Apesar da aposentadoria precoce, Poitier permanecia uma das figuras mais adoradas de Hollywood, não apenas pelas mudanças que trouxe para a indústria, mas também por seu carisma e a voz marcante. O afastamento do cinema veio principalmente devido a ambições políticas do ator, que chegou a ser embaixador das Bahamas no Japão entre 1997 e 2007.
Nascido de forma prematura em Miami, no estado americano da Flórida, em 1927, Poitier era filho de comerciantes de tomates das Bahamas, que com frequência faziam a rota entre o país caribenho e os Estados Unidos. Foi numa dessas viagens que Poitier nasceu, inesperadamente, o que levou sua mãe a se consultar com uma vidente.
Em uma de suas autobiografias, “Uma Vida Muito Além das Expectativas”, Poitier falou sobre a ocasião em que a mulher previu que o ator cresceria e viajaria “por quase todos os cantos do mundo”. “Caminhará ao lado de reis. Será rico e famoso”, ainda teria dito a vidente, de acordo com a obra publicada no Brasil em 2010.
Poitier teve uma infância pobre e simples nas Bahamas. Quando era adolescente, ingressou no Exército para fugir do frio e da fome. Depois trabalhou como lavador de pratos por anos, até ter seu destino desviado por uma seleção de atores.
Ele diria mais tarde que foi muito mal no teste, como já esperava que aconteceria. Mas a dispensa pelo produtor só fez com que ele ficasse mais determinado a entrar no meio artístico.
Ele fez seu primeiro filme, “O Ódio É Cego”, com 23 anos, e recebeu cerca de US$ 3.000 pelo papel. Com a “pequena fortuna”, voltou para a casa dos pais pela primeira vez em oito anos, quando sua mãe, sem notícias, pensava que ele tinha morrido.

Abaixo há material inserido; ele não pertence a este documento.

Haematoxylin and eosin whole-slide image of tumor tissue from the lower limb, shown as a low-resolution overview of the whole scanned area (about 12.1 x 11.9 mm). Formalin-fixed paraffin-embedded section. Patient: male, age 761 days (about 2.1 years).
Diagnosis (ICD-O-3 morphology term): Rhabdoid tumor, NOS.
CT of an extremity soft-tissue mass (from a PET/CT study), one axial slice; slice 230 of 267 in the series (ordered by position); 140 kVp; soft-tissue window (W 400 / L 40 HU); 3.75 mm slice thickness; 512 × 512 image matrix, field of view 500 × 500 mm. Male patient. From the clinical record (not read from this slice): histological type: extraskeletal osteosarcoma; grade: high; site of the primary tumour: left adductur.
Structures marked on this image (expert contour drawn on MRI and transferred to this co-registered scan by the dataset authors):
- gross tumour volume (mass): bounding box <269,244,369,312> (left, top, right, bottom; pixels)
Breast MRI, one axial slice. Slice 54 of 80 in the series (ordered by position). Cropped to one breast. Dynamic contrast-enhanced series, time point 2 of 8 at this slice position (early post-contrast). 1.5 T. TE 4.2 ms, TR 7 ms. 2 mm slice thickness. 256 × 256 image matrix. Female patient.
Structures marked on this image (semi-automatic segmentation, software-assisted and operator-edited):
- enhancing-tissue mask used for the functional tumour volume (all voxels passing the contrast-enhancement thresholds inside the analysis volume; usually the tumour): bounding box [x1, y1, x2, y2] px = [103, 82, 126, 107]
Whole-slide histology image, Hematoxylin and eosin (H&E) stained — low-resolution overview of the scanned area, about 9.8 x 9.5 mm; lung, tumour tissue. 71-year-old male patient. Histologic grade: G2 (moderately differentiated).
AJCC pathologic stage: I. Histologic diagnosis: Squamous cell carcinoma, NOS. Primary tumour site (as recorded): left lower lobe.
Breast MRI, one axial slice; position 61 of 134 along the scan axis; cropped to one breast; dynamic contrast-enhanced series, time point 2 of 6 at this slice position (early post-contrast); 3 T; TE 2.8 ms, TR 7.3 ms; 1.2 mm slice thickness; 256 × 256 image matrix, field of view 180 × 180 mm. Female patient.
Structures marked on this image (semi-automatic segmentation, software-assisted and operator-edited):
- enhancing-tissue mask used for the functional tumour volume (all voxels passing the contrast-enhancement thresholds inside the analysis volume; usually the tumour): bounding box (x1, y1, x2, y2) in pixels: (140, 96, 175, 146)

Depois do Oscar que venceu por “Uma Voz nas Sombras”, Poitier não foi mais indicado ao prêmio. Mas ganhou, em 2002, uma segunda estatueta, honorária, por “seus trabalhos extraordinários e sua presença única nas telas, e por representar a indústria com dignidade, estilo e inteligência”.
Além do Oscar, outros prêmios pelo conjunto da obra que Poitier recebeu incluem um Bafta, um troféu do Instituto Americano de Cinema, um SAG e o Cecil B. DeMille, oferecido pelo Globo de Ouro.
O primeiro-ministro das Bahamas, Chester Cooper, prestou tributo a Poitier. “Entrei num conflito de sentimentos, de tristeza e celebração, quando descobri que Sidney Poitier tinha morrido”, disse ele.
“Me senti triste porque ele não estaria mais aqui para dizermos o quanto ele é importante, mas celebrei o tanto que ele fez para mostrar que aqueles que têm as origens mais humildes podem mudar o mundo. Perdemos um ícone, um herói, um mentor, um guerreiro, um tesouro nacional.” Fonte: Folha de São Paulo.